A military retiree remembered that the commissary store in Saigon was one of the largest and most modern commissaries he’d ever shopped in. They not only carried hundreds of brand names but also had a full service deli and bakery in the store. He joked that it had everything a soldier needed “except a ticket back to the U.S.”
The commissaries served American service personnel and their families as well as U.S. news reporters, government civilians and contract workers stationed in Vietnam. However, commissary patronage in Vietnam significantly changed in early August 1964, following the Gulf of Tonkin incident, where two reported attacks by North Vietnamese forces on American Navy vessels, eventually led to the start of the United States’ combat operations. The expansion of hostilities caused all U.S. dependents to be evacuated immediately from Vietnam.

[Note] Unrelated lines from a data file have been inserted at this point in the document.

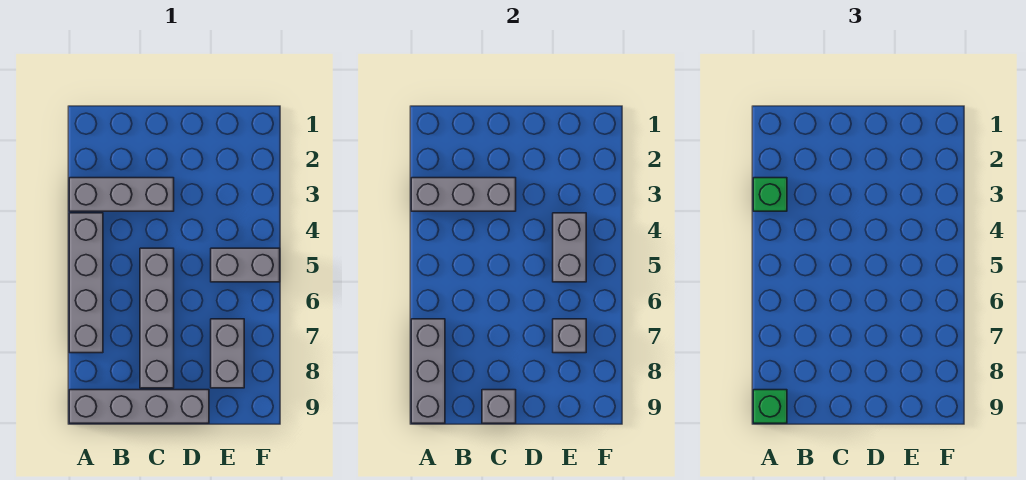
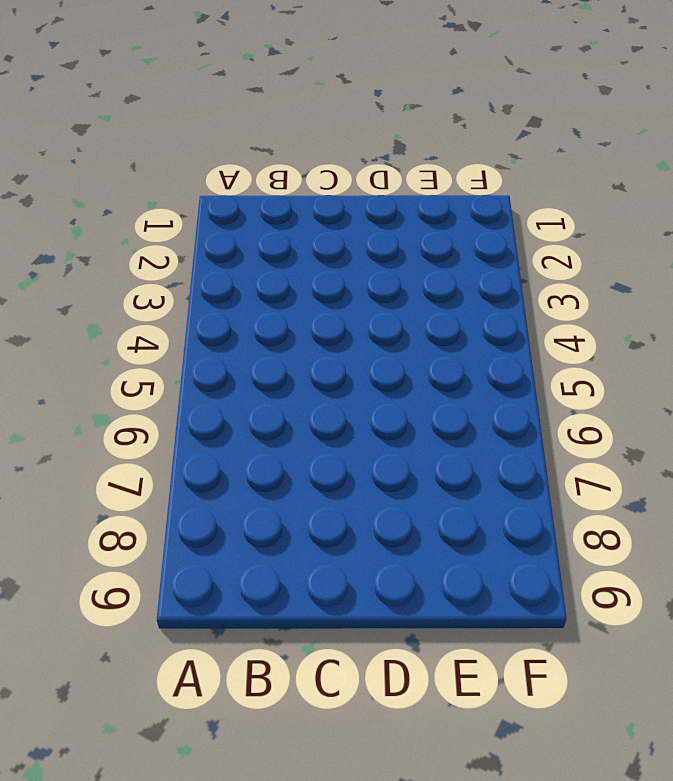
none -> grey brick A3:C3 level 1
none -> grey brick A4:A7 level 1
none -> grey brick A9:D9 level 1

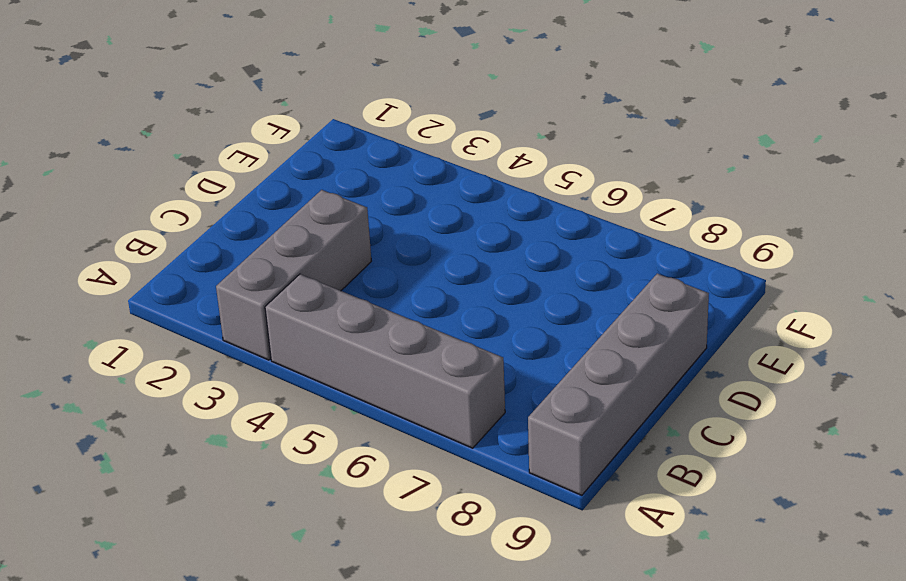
none -> grey brick C5:C8 level 1
none -> grey brick E5:F5 level 1
none -> grey brick E7:E8 level 1

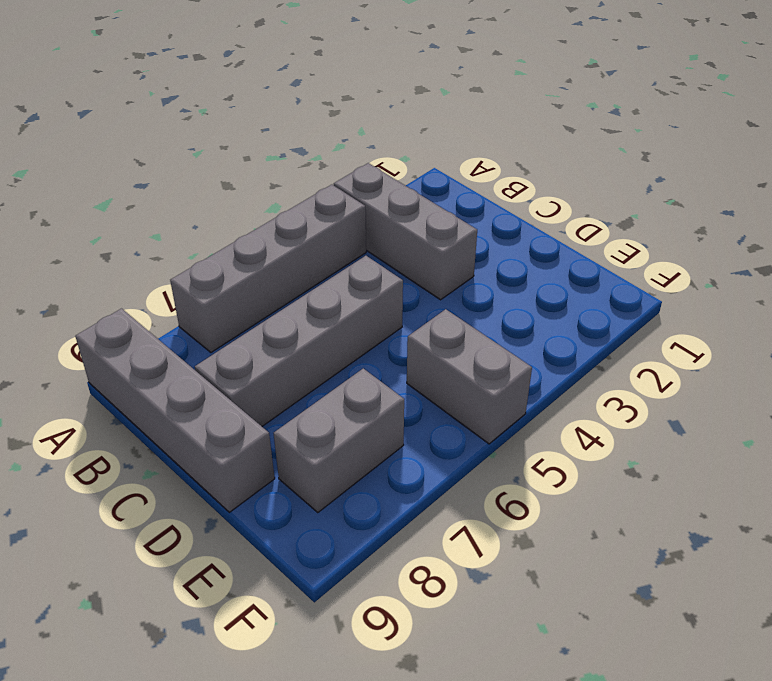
none -> grey brick A3:C3 level 2
none -> grey brick A7:A9 level 2
none -> grey brick C9 level 2

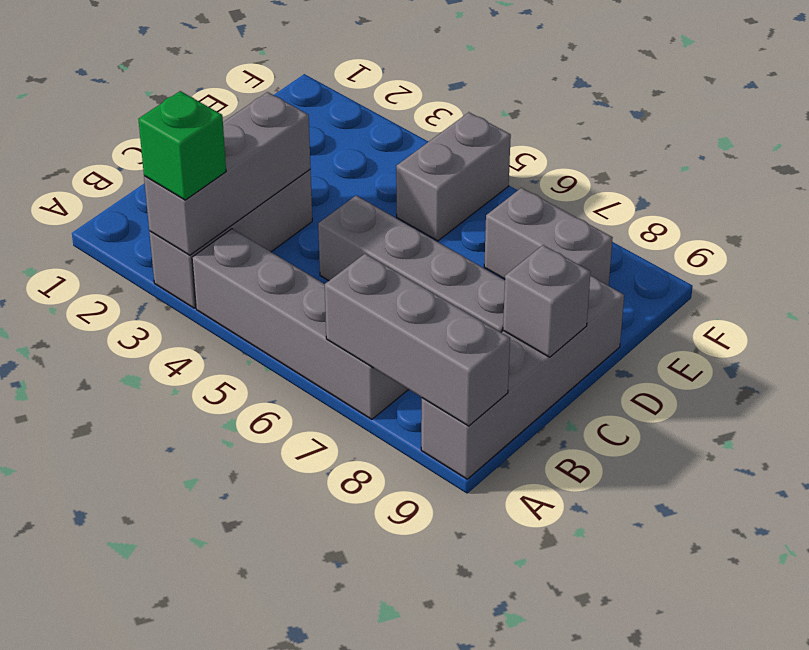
none -> grey brick E4:E5 level 2
none -> grey brick E7 level 2
none -> green brick A9 level 3

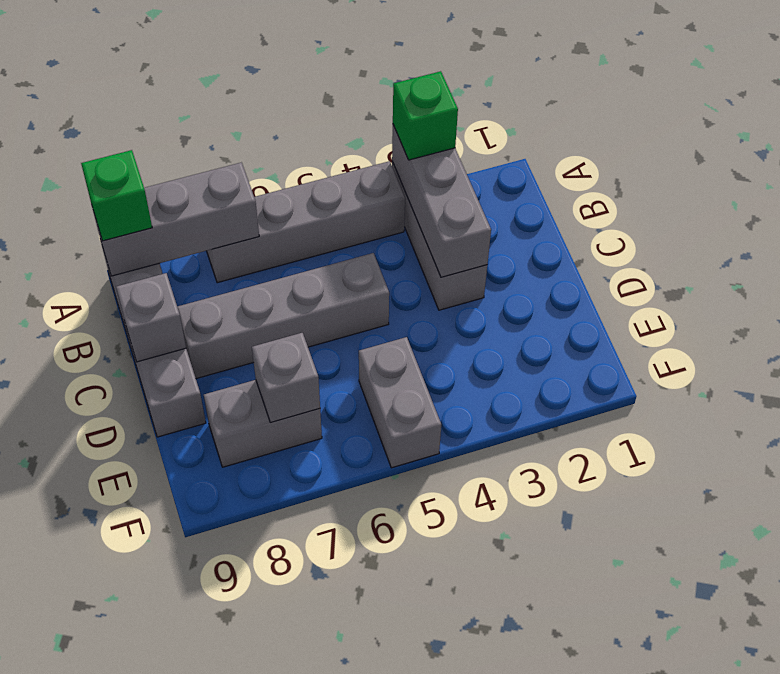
none -> grey brick E4:E5 level 2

At first, the Saigon Commissary could not accommodate the thousands of incoming combat troops scattered all over Vietnam. So those troops were given mess hall privileges and pay bonuses in their pay to enable them to shop on the local economy.
As the war expanded so did the availability of products in commissaries. In 1965 a U.S. dairy company opened operations in Saigon and started shipping dairy products to the commissaries all over Vietnam. The company received whole milk solids from the States, which were then reconstituted with purified water and packaged in cartons for distribution. Some former service men recalled that the chocolate milk was outstanding.
In the spring of 1966 the U.S. Army took over running the commissaries. These stores remained in operation even after the 1973 cease-fire because many U.S. service personnel were still stationed there in non-combat missions.
On April 30, 1975, communist forces overran Saigon, and American contractors and Vietnamese support personnel had to flee for the airports in a frantic effort to evacuate. In the aftermath, the local population looted the abandoned American commissaries and took as much food as they could carry.
It was a sudden and unceremonious end to the American commissaries in Vietnam.